Lane is a product of the Kansas City Royals system, drafted in the 13th round in 2009 from high school in Red Oak, Oklahoma (population 549). He made slow but steady progress through the KC system, reaching Double-A in 2013 and Triple-A in 2015, standing out for speed, defense, and occasional power. He reached the majors briefly with the Royals, accumulating three at-bats over six games in 2014. The New York Yankees claimed him on waivers last spring but he was released in July and signed with the Chicago Cubs in August.
The Braves picked him up as a free agent last fall and he was off to a hot start this season, hitting .333/.352/.588 with six steals, two walks, and 16 strikeouts in 51 at-bat for Gwinnett.
Lane is a 6-3, 220 pound right-handed hitter and thrower born November 13, 1989. He’s a very good athlete, notably in the speed department where some scouts rate him as high as a 70 runner. His arm is perhaps a bit short for right field but he has impressive instincts and manages center field well.
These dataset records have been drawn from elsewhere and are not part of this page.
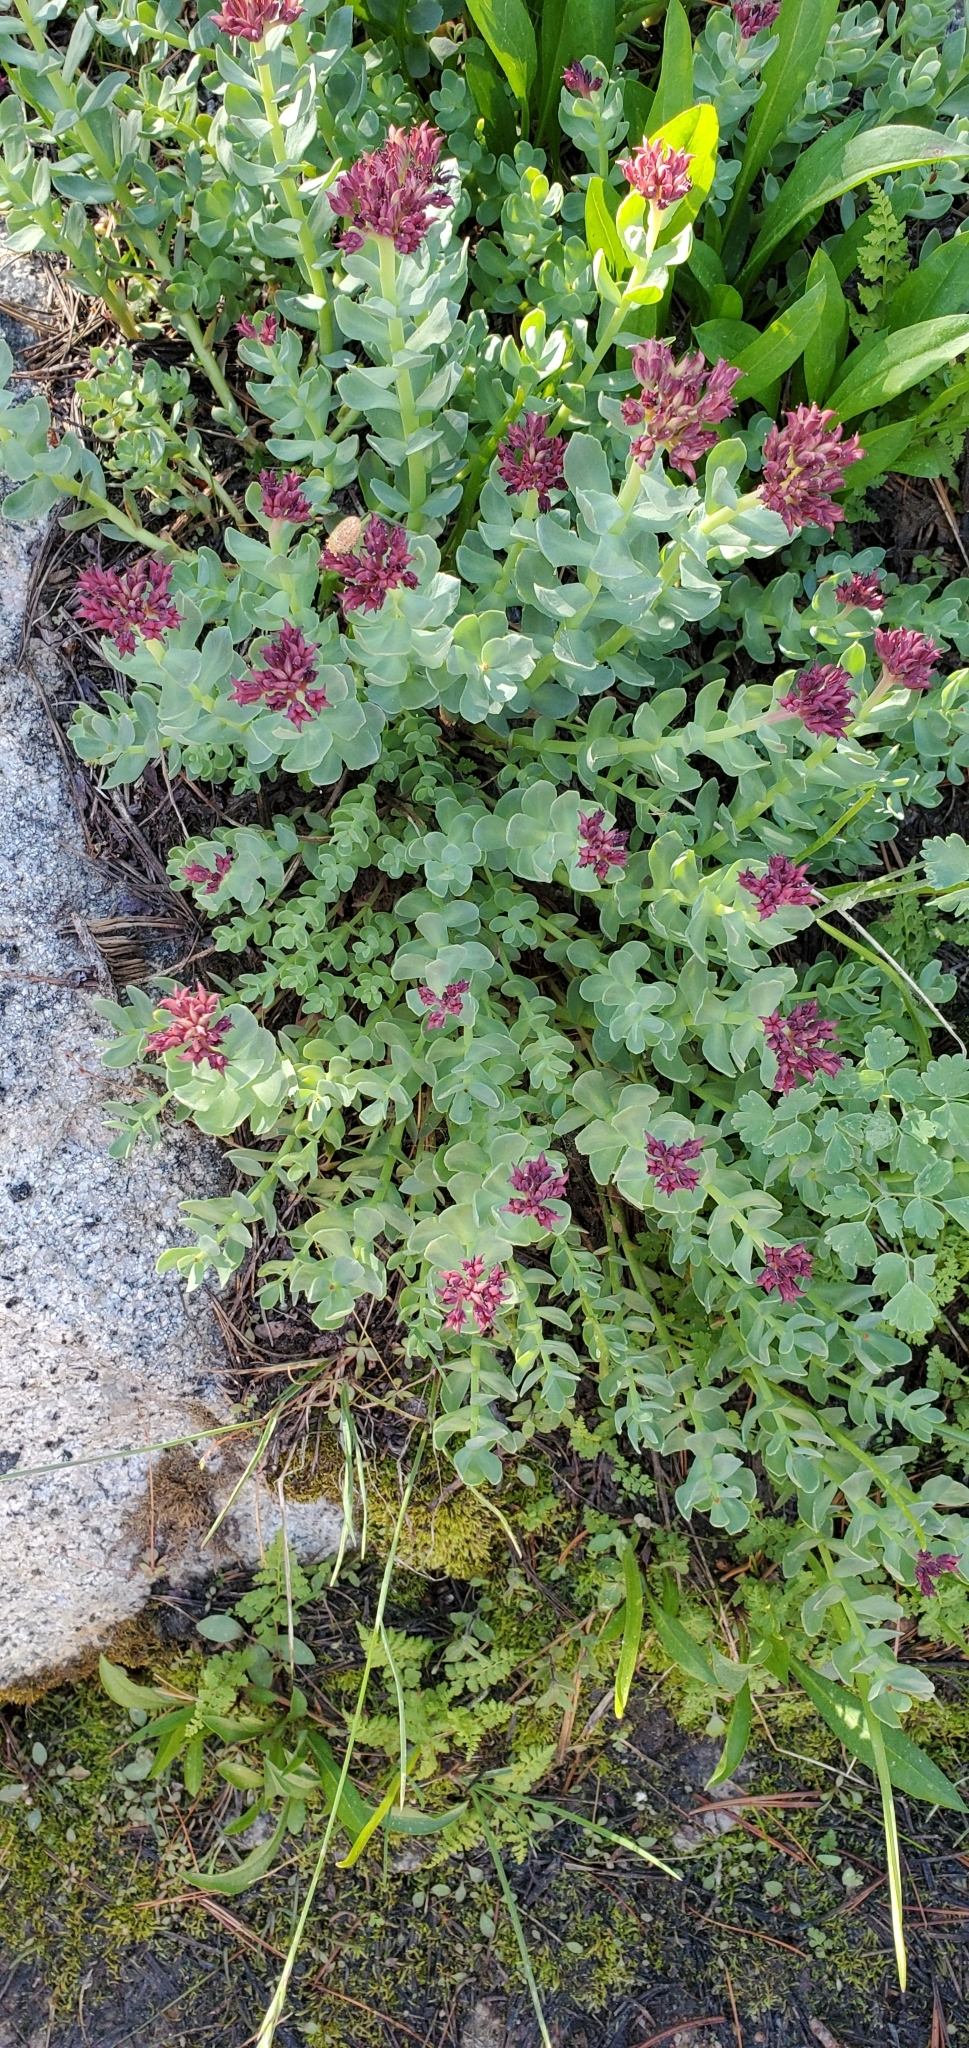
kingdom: Plantae
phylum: Tracheophyta
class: Magnoliopsida
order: Saxifragales
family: Crassulaceae
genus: Rhodiola
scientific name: Rhodiola integrifolia
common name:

There’s power in the bat, too, but his feel for the strike zone is very inconsistent. He’s learned to handle Double-A pitching very well but his production in Triple-A has been less reliable. Even the small-sample gaudy slash line this year is yoked to a poor BB/K/PA ratio and questions about his approach.
If Lane can keep the strike zone together, his combination of speed, defense, and occasional power would make him a viable fourth outfielder.